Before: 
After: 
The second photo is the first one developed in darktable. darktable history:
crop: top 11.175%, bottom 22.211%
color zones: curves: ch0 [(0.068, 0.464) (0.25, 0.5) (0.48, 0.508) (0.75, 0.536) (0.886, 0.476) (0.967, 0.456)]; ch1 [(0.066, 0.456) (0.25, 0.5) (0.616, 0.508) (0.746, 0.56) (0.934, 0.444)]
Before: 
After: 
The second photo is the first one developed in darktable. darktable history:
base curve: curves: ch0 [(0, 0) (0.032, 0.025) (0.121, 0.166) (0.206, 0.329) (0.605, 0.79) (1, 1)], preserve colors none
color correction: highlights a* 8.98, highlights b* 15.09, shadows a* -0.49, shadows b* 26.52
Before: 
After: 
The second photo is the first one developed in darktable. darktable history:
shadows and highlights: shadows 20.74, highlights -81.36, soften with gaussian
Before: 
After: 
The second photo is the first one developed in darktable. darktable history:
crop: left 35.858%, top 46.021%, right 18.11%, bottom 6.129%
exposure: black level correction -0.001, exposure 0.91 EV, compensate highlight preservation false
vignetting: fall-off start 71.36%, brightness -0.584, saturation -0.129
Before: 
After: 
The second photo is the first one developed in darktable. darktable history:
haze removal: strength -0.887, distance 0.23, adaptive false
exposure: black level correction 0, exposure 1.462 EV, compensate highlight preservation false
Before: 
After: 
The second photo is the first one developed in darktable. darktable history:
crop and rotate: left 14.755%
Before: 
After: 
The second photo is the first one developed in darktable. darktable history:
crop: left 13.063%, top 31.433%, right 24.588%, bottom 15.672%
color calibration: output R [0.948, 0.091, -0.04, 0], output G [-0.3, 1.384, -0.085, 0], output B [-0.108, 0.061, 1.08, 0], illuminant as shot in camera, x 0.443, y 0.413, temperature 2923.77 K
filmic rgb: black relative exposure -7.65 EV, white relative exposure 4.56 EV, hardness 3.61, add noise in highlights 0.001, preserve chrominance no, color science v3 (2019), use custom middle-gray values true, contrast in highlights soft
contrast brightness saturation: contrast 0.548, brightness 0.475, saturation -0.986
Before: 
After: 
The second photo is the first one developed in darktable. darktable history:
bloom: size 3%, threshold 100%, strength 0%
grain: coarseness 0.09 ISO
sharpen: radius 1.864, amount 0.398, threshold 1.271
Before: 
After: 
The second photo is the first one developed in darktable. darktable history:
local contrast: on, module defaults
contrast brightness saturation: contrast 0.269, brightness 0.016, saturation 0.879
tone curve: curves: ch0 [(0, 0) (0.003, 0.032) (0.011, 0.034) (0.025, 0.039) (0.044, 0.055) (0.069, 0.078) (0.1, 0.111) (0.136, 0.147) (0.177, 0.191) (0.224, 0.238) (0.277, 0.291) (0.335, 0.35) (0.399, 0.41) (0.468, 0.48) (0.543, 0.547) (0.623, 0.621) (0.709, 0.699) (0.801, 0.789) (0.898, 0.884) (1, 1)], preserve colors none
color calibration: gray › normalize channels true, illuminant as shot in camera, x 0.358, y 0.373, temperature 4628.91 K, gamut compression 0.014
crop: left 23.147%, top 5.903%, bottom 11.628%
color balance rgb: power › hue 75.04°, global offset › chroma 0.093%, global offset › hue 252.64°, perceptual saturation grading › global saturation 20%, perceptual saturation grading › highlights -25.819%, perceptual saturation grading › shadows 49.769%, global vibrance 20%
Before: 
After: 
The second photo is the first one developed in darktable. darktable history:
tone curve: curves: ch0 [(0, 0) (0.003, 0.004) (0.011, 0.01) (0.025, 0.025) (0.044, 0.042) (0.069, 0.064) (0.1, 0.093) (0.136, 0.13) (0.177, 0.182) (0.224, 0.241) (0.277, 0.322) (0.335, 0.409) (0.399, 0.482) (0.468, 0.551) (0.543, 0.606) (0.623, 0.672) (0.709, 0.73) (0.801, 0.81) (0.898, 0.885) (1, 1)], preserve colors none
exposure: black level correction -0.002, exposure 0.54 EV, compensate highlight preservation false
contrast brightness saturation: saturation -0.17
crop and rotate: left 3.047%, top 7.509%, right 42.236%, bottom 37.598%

**Work to do:** Output the rows from the start through the line containing "exposure: black level correction 0, exposure" as a two-column CSV with the headers input and history, one CSV line per row. Put each row's text in input and its darktable history in history, each as a single quoted field with line breaks replaced by spaces.

**Result for this task:**
input,history
"Before: After: The second photo is the first one developed in darktable. darktable history:","crop: top 11.175%, bottom 22.211% color zones: curves: ch0 [(0.068, 0.464) (0.25, 0.5) (0.48, 0.508) (0.75, 0.536) (0.886, 0.476) (0.967, 0.456)]; ch1 [(0.066, 0.456) (0.25, 0.5) (0.616, 0.508) (0.746, 0.56) (0.934, 0.444)]"
"Before: After: The second photo is the first one developed in darktable. darktable history:","base curve: curves: ch0 [(0, 0) (0.032, 0.025) (0.121, 0.166) (0.206, 0.329) (0.605, 0.79) (1, 1)], preserve colors none color correction: highlights a* 8.98, highlights b* 15.09, shadows a* -0.49, shadows b* 26.52"
"Before: After: The second photo is the first one developed in darktable. darktable history:","shadows and highlights: shadows 20.74, highlights -81.36, soften with gaussian"
"Before: After: The second photo is the first one developed in darktable. darktable history:","crop: left 35.858%, top 46.021%, right 18.11%, bottom 6.129% exposure: black level correction -0.001, exposure 0.91 EV, compensate highlight preservation false vignetting: fall-off start 71.36%, brightness -0.584, saturation -0.129"
"Before: After: The second photo is the first one developed in darktable. darktable history:","haze removal: strength -0.887, distance 0.23, adaptive false exposure: black level correction 0, exposure 1.462 EV, compensate highlight preservation false"